*** Given data Section Begins ***

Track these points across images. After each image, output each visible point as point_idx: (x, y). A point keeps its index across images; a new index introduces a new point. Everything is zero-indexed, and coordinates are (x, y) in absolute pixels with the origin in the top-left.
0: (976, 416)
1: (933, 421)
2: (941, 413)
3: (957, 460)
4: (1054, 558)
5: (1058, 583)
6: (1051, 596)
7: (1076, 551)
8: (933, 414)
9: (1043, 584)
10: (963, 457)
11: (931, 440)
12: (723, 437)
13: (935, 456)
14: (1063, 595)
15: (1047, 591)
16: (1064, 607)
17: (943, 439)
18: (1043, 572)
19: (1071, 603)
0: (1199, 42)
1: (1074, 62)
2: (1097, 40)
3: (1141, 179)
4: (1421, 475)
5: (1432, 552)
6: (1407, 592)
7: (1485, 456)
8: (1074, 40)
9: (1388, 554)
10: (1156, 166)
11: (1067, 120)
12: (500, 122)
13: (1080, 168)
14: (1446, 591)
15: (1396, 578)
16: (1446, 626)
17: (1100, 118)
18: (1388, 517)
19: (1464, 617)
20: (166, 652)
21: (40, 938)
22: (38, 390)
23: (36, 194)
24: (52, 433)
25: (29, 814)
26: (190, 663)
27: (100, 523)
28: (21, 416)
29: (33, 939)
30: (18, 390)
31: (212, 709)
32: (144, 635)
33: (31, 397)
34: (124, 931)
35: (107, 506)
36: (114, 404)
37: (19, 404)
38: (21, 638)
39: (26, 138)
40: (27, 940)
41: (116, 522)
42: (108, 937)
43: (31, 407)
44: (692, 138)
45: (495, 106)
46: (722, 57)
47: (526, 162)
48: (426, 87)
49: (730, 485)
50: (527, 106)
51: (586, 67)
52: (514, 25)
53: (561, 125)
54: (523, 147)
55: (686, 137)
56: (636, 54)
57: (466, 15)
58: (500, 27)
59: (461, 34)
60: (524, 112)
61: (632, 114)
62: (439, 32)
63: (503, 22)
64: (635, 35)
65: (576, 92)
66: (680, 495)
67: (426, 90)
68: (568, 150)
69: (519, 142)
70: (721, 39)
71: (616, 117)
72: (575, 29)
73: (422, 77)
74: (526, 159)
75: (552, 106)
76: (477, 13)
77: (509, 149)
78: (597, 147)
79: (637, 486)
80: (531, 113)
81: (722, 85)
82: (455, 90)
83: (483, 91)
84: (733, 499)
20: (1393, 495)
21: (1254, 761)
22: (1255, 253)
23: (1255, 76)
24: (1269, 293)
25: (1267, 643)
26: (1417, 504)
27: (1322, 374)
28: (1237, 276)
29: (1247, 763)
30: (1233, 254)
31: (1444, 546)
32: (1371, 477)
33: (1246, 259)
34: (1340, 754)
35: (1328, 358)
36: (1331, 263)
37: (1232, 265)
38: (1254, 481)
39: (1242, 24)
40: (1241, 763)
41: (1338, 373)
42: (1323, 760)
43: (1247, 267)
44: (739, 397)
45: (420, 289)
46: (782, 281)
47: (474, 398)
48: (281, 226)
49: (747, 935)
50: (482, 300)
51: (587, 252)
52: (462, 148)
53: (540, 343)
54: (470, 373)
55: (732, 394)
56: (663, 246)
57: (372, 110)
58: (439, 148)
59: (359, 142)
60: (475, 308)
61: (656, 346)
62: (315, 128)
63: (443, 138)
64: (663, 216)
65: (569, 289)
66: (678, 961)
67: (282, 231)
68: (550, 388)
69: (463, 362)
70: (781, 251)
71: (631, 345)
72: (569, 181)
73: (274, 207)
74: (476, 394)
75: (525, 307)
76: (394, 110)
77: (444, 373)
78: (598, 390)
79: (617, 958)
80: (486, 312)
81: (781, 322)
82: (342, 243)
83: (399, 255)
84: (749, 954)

*** Given data Section Ends ***

→ Assignment
Revise all of the rows above, putting "upper-left" wherever "top-left" appears and leaving everything else unchanged.

→ Your response
Track these points across images. After each image, output each visible point as point_idx: (x, y). A point keeps its index across images; a new index introduces a new point. Everything is zero-indexed, and coordinates are (x, y) in absolute pixels with the origin in the upper-left.
0: (976, 416)
1: (933, 421)
2: (941, 413)
3: (957, 460)
4: (1054, 558)
5: (1058, 583)
6: (1051, 596)
7: (1076, 551)
8: (933, 414)
9: (1043, 584)
10: (963, 457)
11: (931, 440)
12: (723, 437)
13: (935, 456)
14: (1063, 595)
15: (1047, 591)
16: (1064, 607)
17: (943, 439)
18: (1043, 572)
19: (1071, 603)
0: (1199, 42)
1: (1074, 62)
2: (1097, 40)
3: (1141, 179)
4: (1421, 475)
5: (1432, 552)
6: (1407, 592)
7: (1485, 456)
8: (1074, 40)
9: (1388, 554)
10: (1156, 166)
11: (1067, 120)
12: (500, 122)
13: (1080, 168)
14: (1446, 591)
15: (1396, 578)
16: (1446, 626)
17: (1100, 118)
18: (1388, 517)
19: (1464, 617)
20: (166, 652)
21: (40, 938)
22: (38, 390)
23: (36, 194)
24: (52, 433)
25: (29, 814)
26: (190, 663)
27: (100, 523)
28: (21, 416)
29: (33, 939)
30: (18, 390)
31: (212, 709)
32: (144, 635)
33: (31, 397)
34: (124, 931)
35: (107, 506)
36: (114, 404)
37: (19, 404)
38: (21, 638)
39: (26, 138)
40: (27, 940)
41: (116, 522)
42: (108, 937)
43: (31, 407)
44: (692, 138)
45: (495, 106)
46: (722, 57)
47: (526, 162)
48: (426, 87)
49: (730, 485)
50: (527, 106)
51: (586, 67)
52: (514, 25)
53: (561, 125)
54: (523, 147)
55: (686, 137)
56: (636, 54)
57: (466, 15)
58: (500, 27)
59: (461, 34)
60: (524, 112)
61: (632, 114)
62: (439, 32)
63: (503, 22)
64: (635, 35)
65: (576, 92)
66: (680, 495)
67: (426, 90)
68: (568, 150)
69: (519, 142)
70: (721, 39)
71: (616, 117)
72: (575, 29)
73: (422, 77)
74: (526, 159)
75: (552, 106)
76: (477, 13)
77: (509, 149)
78: (597, 147)
79: (637, 486)
80: (531, 113)
81: (722, 85)
82: (455, 90)
83: (483, 91)
84: (733, 499)
20: (1393, 495)
21: (1254, 761)
22: (1255, 253)
23: (1255, 76)
24: (1269, 293)
25: (1267, 643)
26: (1417, 504)
27: (1322, 374)
28: (1237, 276)
29: (1247, 763)
30: (1233, 254)
31: (1444, 546)
32: (1371, 477)
33: (1246, 259)
34: (1340, 754)
35: (1328, 358)
36: (1331, 263)
37: (1232, 265)
38: (1254, 481)
39: (1242, 24)
40: (1241, 763)
41: (1338, 373)
42: (1323, 760)
43: (1247, 267)
44: (739, 397)
45: (420, 289)
46: (782, 281)
47: (474, 398)
48: (281, 226)
49: (747, 935)
50: (482, 300)
51: (587, 252)
52: (462, 148)
53: (540, 343)
54: (470, 373)
55: (732, 394)
56: (663, 246)
57: (372, 110)
58: (439, 148)
59: (359, 142)
60: (475, 308)
61: (656, 346)
62: (315, 128)
63: (443, 138)
64: (663, 216)
65: (569, 289)
66: (678, 961)
67: (282, 231)
68: (550, 388)
69: (463, 362)
70: (781, 251)
71: (631, 345)
72: (569, 181)
73: (274, 207)
74: (476, 394)
75: (525, 307)
76: (394, 110)
77: (444, 373)
78: (598, 390)
79: (617, 958)
80: (486, 312)
81: (781, 322)
82: (342, 243)
83: (399, 255)
84: (749, 954)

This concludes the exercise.